_What to work on_:
Output all of the lines below with no changes, leaving the pictures out of your answer.

(Stored data entries)
.....

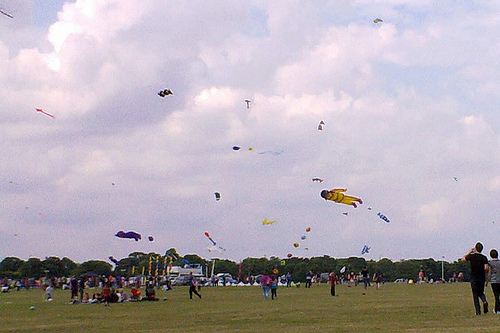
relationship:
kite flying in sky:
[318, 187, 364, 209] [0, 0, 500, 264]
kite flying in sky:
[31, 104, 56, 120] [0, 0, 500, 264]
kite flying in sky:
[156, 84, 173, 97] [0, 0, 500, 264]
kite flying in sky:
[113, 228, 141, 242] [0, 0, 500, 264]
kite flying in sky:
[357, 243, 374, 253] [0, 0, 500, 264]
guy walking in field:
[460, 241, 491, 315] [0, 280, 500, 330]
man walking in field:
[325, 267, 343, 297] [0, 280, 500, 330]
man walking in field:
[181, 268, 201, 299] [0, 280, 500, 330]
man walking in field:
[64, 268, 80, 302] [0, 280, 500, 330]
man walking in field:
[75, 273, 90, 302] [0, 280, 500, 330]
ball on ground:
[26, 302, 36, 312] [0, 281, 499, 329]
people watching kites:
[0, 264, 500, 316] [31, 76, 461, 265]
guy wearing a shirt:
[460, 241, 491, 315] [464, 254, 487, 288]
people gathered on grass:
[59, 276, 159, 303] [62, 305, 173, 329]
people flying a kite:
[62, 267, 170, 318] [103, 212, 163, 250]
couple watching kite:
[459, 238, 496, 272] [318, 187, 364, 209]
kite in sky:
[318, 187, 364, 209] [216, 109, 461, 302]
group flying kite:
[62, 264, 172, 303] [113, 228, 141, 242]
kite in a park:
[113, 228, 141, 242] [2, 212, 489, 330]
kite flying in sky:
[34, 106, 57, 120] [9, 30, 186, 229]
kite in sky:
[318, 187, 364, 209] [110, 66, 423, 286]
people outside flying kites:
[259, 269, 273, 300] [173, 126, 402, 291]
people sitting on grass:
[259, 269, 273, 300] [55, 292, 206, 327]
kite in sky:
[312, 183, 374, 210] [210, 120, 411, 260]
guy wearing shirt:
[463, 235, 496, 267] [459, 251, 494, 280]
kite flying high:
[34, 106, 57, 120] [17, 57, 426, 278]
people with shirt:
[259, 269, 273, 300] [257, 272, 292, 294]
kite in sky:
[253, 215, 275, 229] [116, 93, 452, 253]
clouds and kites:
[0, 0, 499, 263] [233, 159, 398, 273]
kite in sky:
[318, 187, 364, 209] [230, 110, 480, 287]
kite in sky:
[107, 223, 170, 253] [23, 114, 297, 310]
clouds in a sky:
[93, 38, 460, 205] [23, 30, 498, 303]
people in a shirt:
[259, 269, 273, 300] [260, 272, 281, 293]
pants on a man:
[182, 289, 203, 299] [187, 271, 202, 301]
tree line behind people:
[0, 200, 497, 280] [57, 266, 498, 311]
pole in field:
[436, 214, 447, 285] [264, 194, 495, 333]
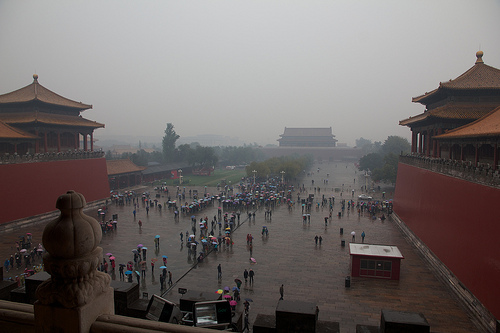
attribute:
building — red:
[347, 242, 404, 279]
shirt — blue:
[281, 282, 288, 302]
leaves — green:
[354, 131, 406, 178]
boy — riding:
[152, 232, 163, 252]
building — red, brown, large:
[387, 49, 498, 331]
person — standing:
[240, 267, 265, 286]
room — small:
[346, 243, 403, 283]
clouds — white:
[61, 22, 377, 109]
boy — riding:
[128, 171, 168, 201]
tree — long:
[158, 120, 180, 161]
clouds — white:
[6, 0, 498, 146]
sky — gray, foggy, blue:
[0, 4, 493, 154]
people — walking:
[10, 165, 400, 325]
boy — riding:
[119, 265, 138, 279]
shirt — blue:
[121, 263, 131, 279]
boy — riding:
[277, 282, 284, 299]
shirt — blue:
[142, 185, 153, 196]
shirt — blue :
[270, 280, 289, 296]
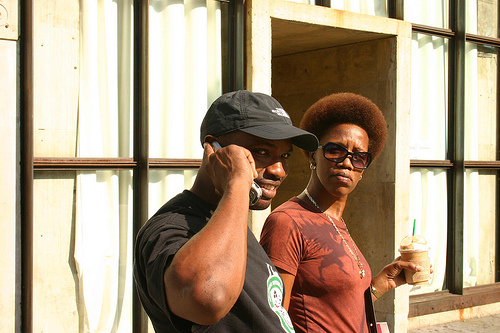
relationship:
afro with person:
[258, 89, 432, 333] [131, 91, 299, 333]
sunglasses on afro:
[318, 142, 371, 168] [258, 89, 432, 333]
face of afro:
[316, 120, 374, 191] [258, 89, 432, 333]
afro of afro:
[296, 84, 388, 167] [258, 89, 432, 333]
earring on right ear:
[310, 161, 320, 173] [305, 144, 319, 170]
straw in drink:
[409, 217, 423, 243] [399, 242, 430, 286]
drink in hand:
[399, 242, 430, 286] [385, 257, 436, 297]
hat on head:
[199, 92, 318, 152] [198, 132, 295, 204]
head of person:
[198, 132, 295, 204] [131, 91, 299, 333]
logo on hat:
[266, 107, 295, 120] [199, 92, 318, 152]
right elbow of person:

.....

_Response to this task_:
relationship:
kite flying in sky:
[318, 187, 364, 209] [0, 0, 500, 264]
kite flying in sky:
[31, 104, 56, 120] [0, 0, 500, 264]
kite flying in sky:
[156, 84, 173, 97] [0, 0, 500, 264]
kite flying in sky:
[113, 228, 141, 242] [0, 0, 500, 264]
kite flying in sky:
[357, 243, 374, 253] [0, 0, 500, 264]
guy walking in field:
[460, 241, 491, 315] [0, 280, 500, 330]
man walking in field:
[325, 267, 343, 297] [0, 280, 500, 330]
man walking in field:
[181, 268, 201, 299] [0, 280, 500, 330]
man walking in field:
[64, 268, 80, 302] [0, 280, 500, 330]
man walking in field:
[75, 273, 90, 302] [0, 280, 500, 330]
ball on ground:
[26, 302, 36, 312] [0, 281, 499, 329]
people watching kites:
[0, 264, 500, 316] [31, 76, 461, 265]
guy wearing a shirt:
[460, 241, 491, 315] [464, 254, 487, 288]
people gathered on grass:
[59, 276, 159, 303] [62, 305, 173, 329]
people flying a kite:
[62, 267, 170, 318] [103, 212, 163, 250]
couple watching kite:
[459, 238, 496, 272] [318, 187, 364, 209]
kite in sky:
[318, 187, 364, 209] [216, 109, 461, 302]
group flying kite:
[62, 264, 172, 303] [113, 228, 141, 242]
kite in a park:
[113, 228, 141, 242] [2, 212, 489, 330]
kite flying in sky:
[34, 106, 57, 120] [9, 30, 186, 229]
kite in sky:
[318, 187, 364, 209] [110, 66, 423, 286]
people outside flying kites:
[259, 269, 273, 300] [173, 126, 402, 291]
people sitting on grass:
[259, 269, 273, 300] [55, 292, 206, 327]
kite in sky:
[312, 183, 374, 210] [210, 120, 411, 260]
guy wearing shirt:
[463, 235, 496, 267] [459, 251, 494, 280]
kite flying high:
[34, 106, 57, 120] [17, 57, 426, 278]
people with shirt:
[259, 269, 273, 300] [257, 272, 292, 294]
kite in sky:
[253, 215, 275, 229] [116, 93, 452, 253]
clouds and kites:
[0, 0, 499, 263] [233, 159, 398, 273]
kite in sky:
[318, 187, 364, 209] [230, 110, 480, 287]
kite in sky:
[107, 223, 170, 253] [23, 114, 297, 310]
clouds in a sky:
[93, 38, 460, 205] [23, 30, 498, 303]
people in a shirt:
[259, 269, 273, 300] [260, 272, 281, 293]
pants on a man:
[182, 289, 203, 299] [187, 271, 202, 301]
tree line behind people:
[0, 200, 497, 280] [57, 266, 498, 311]
pole in field:
[436, 214, 447, 285] [264, 194, 495, 333]
attribute:
building — red:
[347, 242, 404, 279]
shirt — blue:
[281, 282, 288, 302]
leaves — green:
[354, 131, 406, 178]
boy — riding:
[152, 232, 163, 252]
building — red, brown, large:
[387, 49, 498, 331]
person — standing:
[240, 267, 265, 286]
room — small:
[346, 243, 403, 283]
clouds — white:
[61, 22, 377, 109]
boy — riding:
[128, 171, 168, 201]
tree — long:
[158, 120, 180, 161]
clouds — white:
[6, 0, 498, 146]
sky — gray, foggy, blue:
[0, 4, 493, 154]
people — walking:
[10, 165, 400, 325]
boy — riding:
[119, 265, 138, 279]
shirt — blue:
[121, 263, 131, 279]
boy — riding:
[277, 282, 284, 299]
shirt — blue:
[142, 185, 153, 196]
shirt — blue :
[270, 280, 289, 296]
relationship:
afro with person:
[258, 89, 432, 333] [131, 91, 299, 333]
sunglasses on afro:
[318, 142, 371, 168] [258, 89, 432, 333]
face of afro:
[316, 120, 374, 191] [258, 89, 432, 333]
afro of afro:
[296, 84, 388, 167] [258, 89, 432, 333]
earring on right ear:
[310, 161, 320, 173] [305, 144, 319, 170]
straw in drink:
[409, 217, 423, 243] [399, 242, 430, 286]
drink in hand:
[399, 242, 430, 286] [385, 257, 436, 297]
hat on head:
[199, 92, 318, 152] [198, 132, 295, 204]
head of person:
[198, 132, 295, 204] [131, 91, 299, 333]
logo on hat:
[266, 107, 295, 120] [199, 92, 318, 152]
right elbow of person:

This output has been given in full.